Multiplicam-se as iniciativas para "unir a esquerda". "Livre", "3D", pelo menos. Uns querem unir a esquerda toda, outros querem unir alguns: a julgar pelo que dizem, porque tenho dúvidas sobre o que quer dizer a palavra "unidade" em cada um desses casos. Não sou dos que criticam essas iniciativas por serem, como alguns dizem, "divisionistas". Dividida já a esquerda estava antes de aparecerem estes novos rebentos, não vale a pena castigar por isso os que chegam agora. Embora, chegados de novo, não são novos: quase todos andam por aí há muitos anos e partilham das mesmas responsabilidades que os demais pela desunião.

E aí é que a porca torce o rabo: não é por tocarem mais na nota da unidade que farão mais pela unidade. Não há unidade possível, pela positiva, sem uma convergência básica sobre o que fazer pelo país em termos de governação. Unidade de oposição, a mim, não me interessa nada. Interessa-me unidade para fazer.
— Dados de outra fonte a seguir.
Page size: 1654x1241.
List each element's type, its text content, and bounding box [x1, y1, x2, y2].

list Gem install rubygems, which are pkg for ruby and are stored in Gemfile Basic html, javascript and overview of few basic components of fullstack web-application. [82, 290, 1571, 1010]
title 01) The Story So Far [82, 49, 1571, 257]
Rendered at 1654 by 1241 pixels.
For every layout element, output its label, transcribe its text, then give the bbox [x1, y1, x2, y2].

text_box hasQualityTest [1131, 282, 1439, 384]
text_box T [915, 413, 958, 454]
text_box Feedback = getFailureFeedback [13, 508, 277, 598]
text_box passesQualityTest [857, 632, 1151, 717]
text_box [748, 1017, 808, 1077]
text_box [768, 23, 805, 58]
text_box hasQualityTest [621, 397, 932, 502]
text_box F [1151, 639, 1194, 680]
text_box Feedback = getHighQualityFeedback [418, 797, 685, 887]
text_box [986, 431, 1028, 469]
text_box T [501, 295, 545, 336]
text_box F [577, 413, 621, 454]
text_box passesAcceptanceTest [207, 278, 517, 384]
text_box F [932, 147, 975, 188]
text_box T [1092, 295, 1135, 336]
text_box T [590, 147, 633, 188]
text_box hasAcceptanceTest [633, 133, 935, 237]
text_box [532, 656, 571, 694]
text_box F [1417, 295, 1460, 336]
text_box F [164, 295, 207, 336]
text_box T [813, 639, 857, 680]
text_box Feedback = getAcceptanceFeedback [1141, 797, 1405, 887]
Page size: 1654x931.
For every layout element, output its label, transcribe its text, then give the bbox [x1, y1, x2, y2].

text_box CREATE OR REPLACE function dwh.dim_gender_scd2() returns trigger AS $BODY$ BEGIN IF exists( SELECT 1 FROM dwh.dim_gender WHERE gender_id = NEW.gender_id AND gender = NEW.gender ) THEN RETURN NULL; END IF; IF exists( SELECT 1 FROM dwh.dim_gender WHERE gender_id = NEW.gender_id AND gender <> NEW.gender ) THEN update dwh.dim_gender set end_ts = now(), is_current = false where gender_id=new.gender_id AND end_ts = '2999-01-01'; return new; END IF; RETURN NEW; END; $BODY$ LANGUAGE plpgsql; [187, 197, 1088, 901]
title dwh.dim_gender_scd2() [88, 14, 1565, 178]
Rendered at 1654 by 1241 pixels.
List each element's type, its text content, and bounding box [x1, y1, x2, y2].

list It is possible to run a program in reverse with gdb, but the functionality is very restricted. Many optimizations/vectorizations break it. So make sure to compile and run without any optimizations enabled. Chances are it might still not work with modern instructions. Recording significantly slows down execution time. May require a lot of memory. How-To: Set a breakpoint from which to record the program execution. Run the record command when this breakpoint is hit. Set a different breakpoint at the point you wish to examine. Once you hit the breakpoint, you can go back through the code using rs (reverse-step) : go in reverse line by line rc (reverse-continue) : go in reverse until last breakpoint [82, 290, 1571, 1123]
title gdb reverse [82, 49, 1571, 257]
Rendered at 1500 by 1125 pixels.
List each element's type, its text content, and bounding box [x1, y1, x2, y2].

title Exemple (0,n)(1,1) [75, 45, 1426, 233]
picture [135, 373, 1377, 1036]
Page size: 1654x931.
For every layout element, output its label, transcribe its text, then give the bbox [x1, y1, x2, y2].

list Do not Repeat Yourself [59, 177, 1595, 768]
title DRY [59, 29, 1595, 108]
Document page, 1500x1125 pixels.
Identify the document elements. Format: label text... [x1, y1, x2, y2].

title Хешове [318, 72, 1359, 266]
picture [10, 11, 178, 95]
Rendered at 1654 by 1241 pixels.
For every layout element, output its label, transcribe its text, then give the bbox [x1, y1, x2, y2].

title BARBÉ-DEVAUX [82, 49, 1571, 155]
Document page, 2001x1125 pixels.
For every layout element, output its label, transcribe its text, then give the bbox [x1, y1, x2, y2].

Interessava-me que o "arco da governação" incluisse toda a gente e não apenas o PS e a direita; interessava-me que a "maioria constitucional" fosse do PS com a esquerda, pelos menos às vezes, em ver de ser o PS mais a direita, como tem sido (apesar do passos-coelhismo ter esquecido isso repentinamente); interessava-me que os sindicatos tivessem outro relevo na concertação social e nas lutas socias; interessava-me um sistema político menos partidarizado, sem ser contra os partidos; e interessava-me que tudo isto servisse para trazer mais gente à democracia, tanto ao voto como à participação mais activa.

Ora, sendo nós membros da União Europeia e participantes no sistema Euro, não é possível nenhuma unidade em torno da governação que não passe, ou não assente, numa convergência substantiva acerca da posição de Portugal na Europa. Portugal governa-se, em grande parte, pela nossa partilha de responsabilidades no quadro europeu. Acabou a autarcia. O nacionalismo é pão para tolos. Podemos empobrecer sozinhos, não podemos prosperar isolados na jangada de pedra. Da mesma maneira que, no tempo da Guerra Fria, os comunistas não entravam nos governos ocidentais por uma questão geostratégica global, concordasse-se ou não com esse enquadramento, também agora é impossivel um governo europeu ser bem sucedido como governo se não tiver uma ideia clara e definida sobre o seu lugar na UE.

Portanto, se alguém quer mesmo unidade à esquerda, tem por onde começar: gizar um debate de convergência sobre a política europeia de Portugal. É um debate difícil, crucial, estratégico. Talvez seja, por isso, a morte do artista tentar entrar por aí. Mas deixar de colocar esse debate no centro do jogo é confessar que a retórica da unidade é apenas conversa. Nesse caso, muitas unidades à esquerda não farão mais unidade da esquerda.